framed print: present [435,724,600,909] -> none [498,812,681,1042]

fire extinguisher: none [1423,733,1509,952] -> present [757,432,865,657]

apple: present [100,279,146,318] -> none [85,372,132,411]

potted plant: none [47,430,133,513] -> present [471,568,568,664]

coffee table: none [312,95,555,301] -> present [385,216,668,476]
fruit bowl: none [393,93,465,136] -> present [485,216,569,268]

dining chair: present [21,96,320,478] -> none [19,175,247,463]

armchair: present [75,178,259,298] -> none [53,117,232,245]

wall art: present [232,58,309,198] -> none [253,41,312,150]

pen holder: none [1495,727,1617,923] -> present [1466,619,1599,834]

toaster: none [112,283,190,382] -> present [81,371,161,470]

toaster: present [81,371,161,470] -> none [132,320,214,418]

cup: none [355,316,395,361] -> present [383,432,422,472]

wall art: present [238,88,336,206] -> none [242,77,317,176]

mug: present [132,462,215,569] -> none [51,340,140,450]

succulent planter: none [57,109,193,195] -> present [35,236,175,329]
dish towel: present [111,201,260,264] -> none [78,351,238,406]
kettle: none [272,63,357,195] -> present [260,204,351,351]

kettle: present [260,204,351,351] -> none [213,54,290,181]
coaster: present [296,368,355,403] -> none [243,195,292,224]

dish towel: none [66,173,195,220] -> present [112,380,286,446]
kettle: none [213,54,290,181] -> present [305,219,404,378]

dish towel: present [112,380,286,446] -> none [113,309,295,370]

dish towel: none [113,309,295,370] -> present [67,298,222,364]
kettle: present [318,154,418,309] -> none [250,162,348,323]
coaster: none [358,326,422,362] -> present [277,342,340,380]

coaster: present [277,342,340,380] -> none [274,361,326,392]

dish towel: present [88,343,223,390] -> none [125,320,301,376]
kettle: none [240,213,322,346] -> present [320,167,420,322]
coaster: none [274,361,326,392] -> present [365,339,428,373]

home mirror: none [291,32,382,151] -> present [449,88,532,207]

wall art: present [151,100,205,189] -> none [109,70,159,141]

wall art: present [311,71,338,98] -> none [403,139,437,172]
━━━━━━━━━━━━━━━━━━━━
TASK INSTRUCTIONS
Look through the listing above and copy each line where the string "wall" occurs.

SOLUTION TO THE PROBLEM
wall art: present [232,58,309,198] -> none [253,41,312,150]
wall art: present [238,88,336,206] -> none [242,77,317,176]
wall art: present [151,100,205,189] -> none [109,70,159,141]
wall art: present [311,71,338,98] -> none [403,139,437,172]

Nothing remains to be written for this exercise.